It offers 10,000 euros for each refugee hosted by a European State.
(The Real Agenda News) The European Commission wants to make it obligatory that European member-States receive refugees from countries outside the EU.
It proposes a common scheme which will have an economic ‘incentive’ of 10,000 euros for each asylum seeker to resettle in EU countries.
The exact number of resettlers will be fixed by the European Council as supposed to each member-State. According to the scheme, States are free to decide whether to participate. This rumor was confirmed on Wednesday by European Migration Commissioner, Dimitris Avramopoulos.
The incentive of this new mechanism exceeds EUR 6,000 per refugee relocated from Greece and Italy, where most refugees have gone since the massive flow of people from Northern Africa and Syria began 5 years ago.
Brussels has so far focused its efforts on the relocation of people seeking protection -from Greece and Italy to other partners- and resettlement from Turkey, the country with which the EU has signed an immigration pact that was supposed to improve living conditions for the refugees, but that in practice it has turned those who flee war and persecution into working slaves.
Despite the limited success with this plan and an earlier version of it, the EU executive wants to expand efforts.
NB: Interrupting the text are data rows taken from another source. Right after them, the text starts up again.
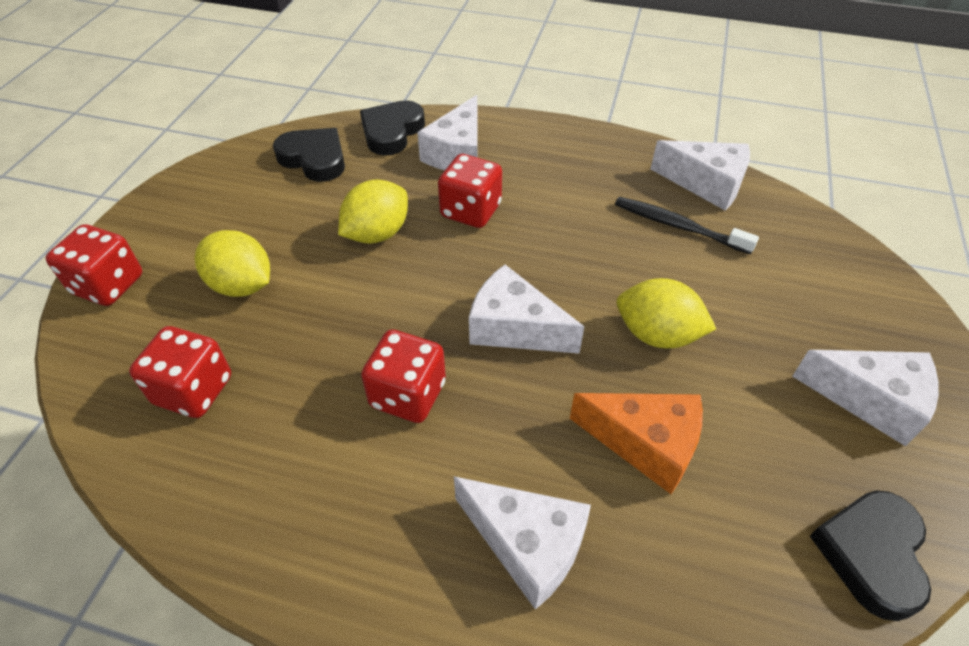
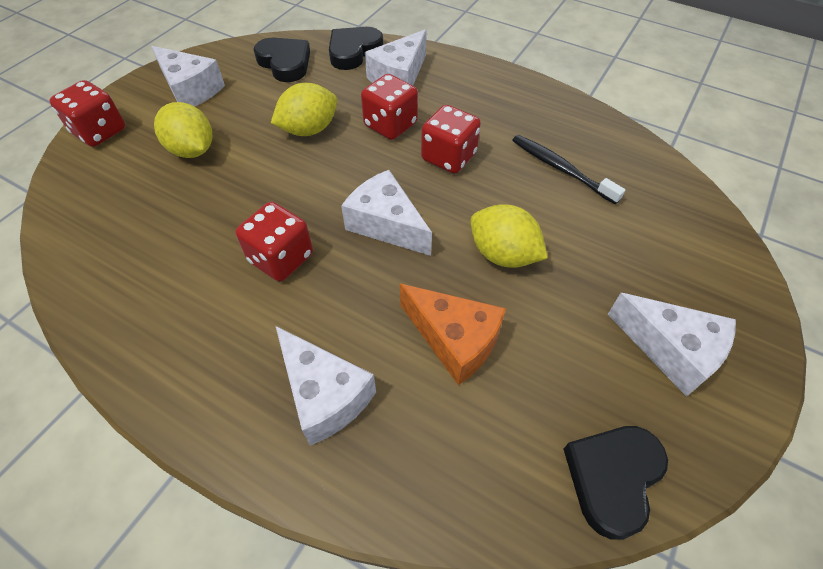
camera: 15 degrees right, 5 degrees up
red dice [129,326,231,418] -> red dice moved to [421,105,481,174]
white cheese [651,140,750,211] -> white cheese moved to [151,46,225,107]

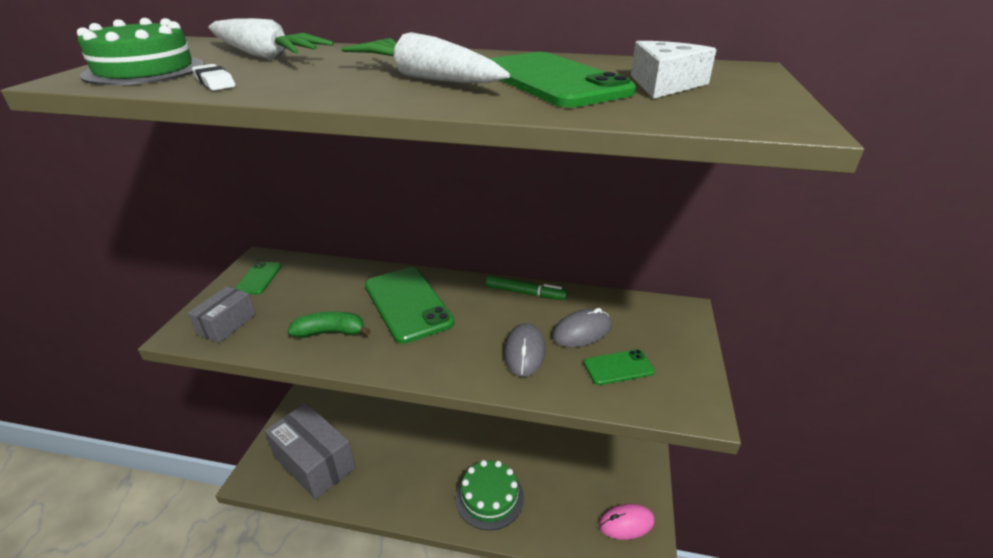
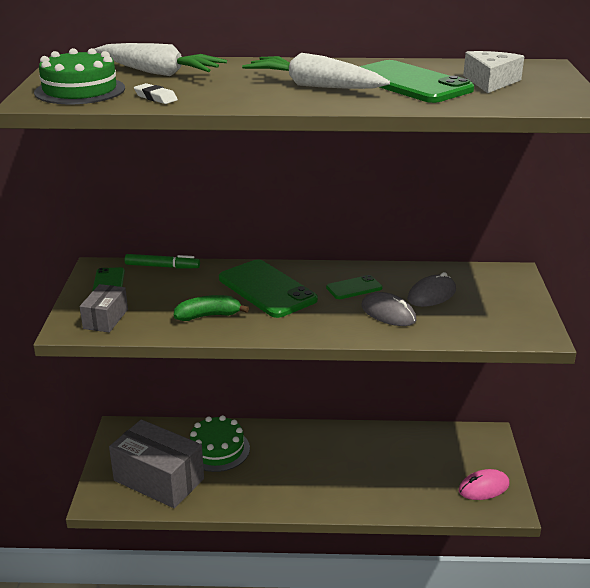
camera: 10 degrees left, 5 degrees down
green cake [456,460,524,530] -> green cake moved to [190,415,250,472]
green marker [486,276,567,300] -> green marker moved to [125,254,200,269]
grey mouse [504,323,546,377] -> grey mouse turned 45 degrees counterclockwise [361,292,416,326]
green phone [584,350,655,385] -> green phone moved to [326,275,383,299]

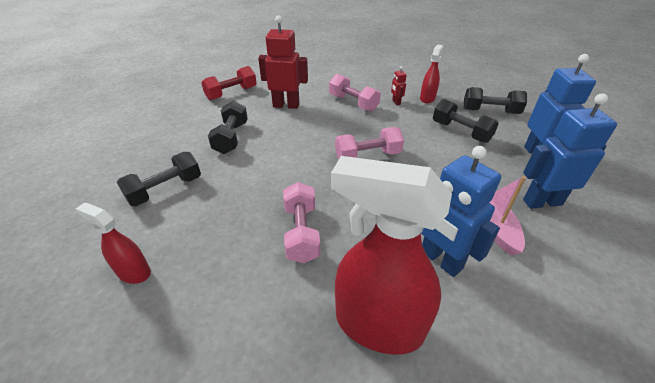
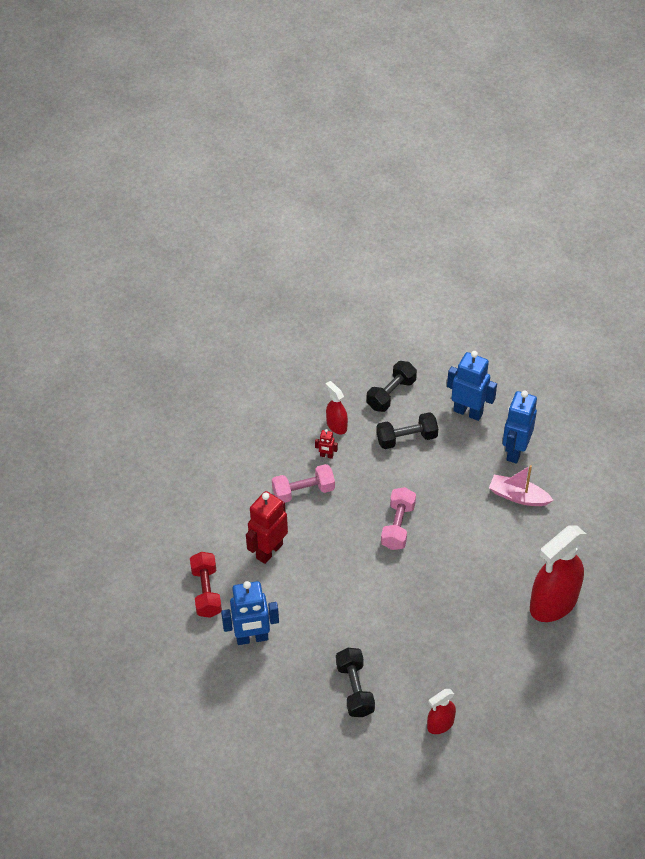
camera: 60 degrees left, 10 degrees up
black dumbbell [208,101,248,154] -> none
pink dumbbell [283,182,320,263] -> none
blue robot [421,146,501,277] -> blue robot moved to [221,581,279,645]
So far, only 3,056 of the 160,000 people who sought asylum have actually obtained it, while only 8,268 of the 22,000 planned relocations a year ago have taken place.
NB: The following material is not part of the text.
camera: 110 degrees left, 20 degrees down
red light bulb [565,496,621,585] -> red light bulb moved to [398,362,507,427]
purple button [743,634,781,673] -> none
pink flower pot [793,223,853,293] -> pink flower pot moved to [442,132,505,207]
With the idea that a credible legal framework for access to Europe slows illegal departures, Avramopoulos proposes an instrument setting annual commitments and geographical areas of prioritized action.
To deter those seeking to arrive at the EU irregularly, the system won’t accept applicants who have arrived to Europe clandestinely to Europe -that is the majority of them- or who have refused to be resettled in any Member State in the last five years.
Countries should also welcome the immediate family of the refugees, in the same way in which people who entered the United States illegally are later allowed to bring entire families. Those people usually become dependent on government welfare programs as supposed to productive people who will adapt and/or contribute to their host country.
The commissioner has not clarified what will happen with states that refuse to participate in this scheme, which already initially excluded the UK, Ireland and Denmark because they have the ability to opt out of home affairs policies and community justice.
“We are not here to punish, but to accomplish things. We want to continue dialogue to convince States,” said Avramopoulos.
Alongside this initiative, the Commission submitted changes in the rules of procedure, qualification and reception conditions for refugees.
The main objective is to unify parameters to avoid the attractiveness that some countries generate because they offer the best conditions, for example, Germany and Sweden.
The first rule is to speed up procedures. Although the six months to decide on the asylum application is maintained, there will be expedited procedures, with a maximum of two months to examine the conditions of the applicant.
The plan contemplates imposing so-called penalties. Among them are the removal of the so-called right to receive five years’ residence in a Member State until they are granted permanent residence.
That condition will be interrupted and the counter is set to zero if the asylee decides to seek better conditions in another country. If the refugee leaves the home that has been assigned and the authorities suspect that he may flee, he may be detained as a common criminal.
In other words, refugees leave their homelands because of oppression and persecution only to become persecuted in a new land.
These measures have earned criticism from social organizations whose representatives seem to have a myopic view of the situation. “The proposals do not seek to improve the protection of refugees, but to reduce irregular arrivals to Europe,” said Iverna McGowan, head of the office of Amnesty International’s European Institutions.
“They use good words while hiding cynical ideas”, she said.